Aged just nineteen, Bernardine volunteered to work in Siena’s plague hospital and encouraged his friends to do likewise. Nursing the sick and dying, he “labored with such readiness and cheerfulness of mind, that it seemed as if he were engaged in the care of his father, of his brothers, or of his own children. This should cause little astonishment, for in serving the sick, Bernardine served God, who is more than father, brother, or son to us.”

And that was not all: To provide still further against the evils of idleness, St.
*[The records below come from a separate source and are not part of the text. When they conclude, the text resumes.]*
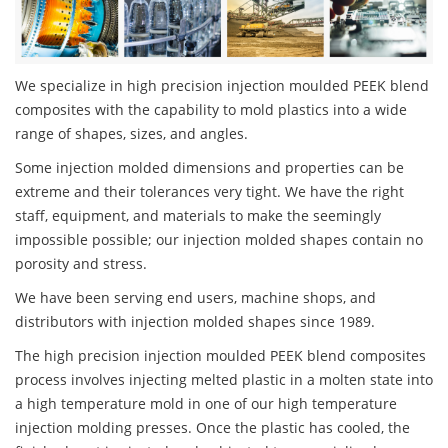
We specialize in high precision injection moulded PEEK blend
composites with the capability to mold plastics into a wide
range of shapes, sizes, and angles.
Some injection molded dimensions and properties can be
extreme and their tolerances very tight. We have the right
staff, equipment, and materials to make the seemingly
impossible possible; our injection molded shapes contain no
porosity and stress.
We have been serving end users, machine shops, and
distributors with injection molded shapes since 1989.
The high precision injection moulded PEEK blend composites
process involves injecting melted plastic in a molten state into
a high temperature mold in one of our high temperature
injection molding presses. Once the plastic has cooled, the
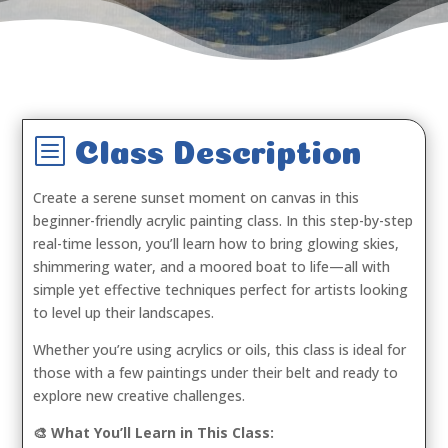
b
Class Description
Create a serene sunset moment on canvas in this
beginner-friendly acrylic painting class. In this step-by-step
real-time lesson, you’ll learn how to bring glowing skies,
shimmering water, and a moored boat to life—all with
simple yet effective techniques perfect for artists looking
to level up their landscapes.
Whether you’re using acrylics or oils, this class is ideal for
those with a few paintings under their belt and ready to
explore new creative challenges.
🎨 What You’ll Learn in This Class:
Charles sent round a pastoral letter, suggesting how the rest of their time might be profitably spent in mental prayer and spiritual reading, and granted special indulgences to those who practiced these exercises and prayed for the sick.

According to Borromeo’s biographer, thanks to his concern for the spiritual sustenance of the quarantined, “Milan might at this time have been not unfitly compared to a cloister of religious of both sexes serving God in the enclosure of their cells, an image of the heavenly Jerusalem filled with the praises of the angelic hosts.”

St. Henry Morse (1595–1645) and St. John Southworth (c. 1592–1654) ministered illegally to London’s Catholics during a seventeenth-century outbreak of plague. Though neither liked the other’s methods, they got results. Both were later martyred for these and other “crimes.”

Blessed Engelmar Unzeitig (1911– 1945), was arrested by the Gestapo in 1941 for preaching in defense of the Jews. Imprisoned in the Dachau concentration camp, he volunteered to serve quarantined inmates who were infected with typhoid. He contracted and died from the disease. He was beatified a “martyr of charity/love”, instead of a martyr from violence, similar to St Maximillian Kolbe or St Damien De Veuster, in 2016.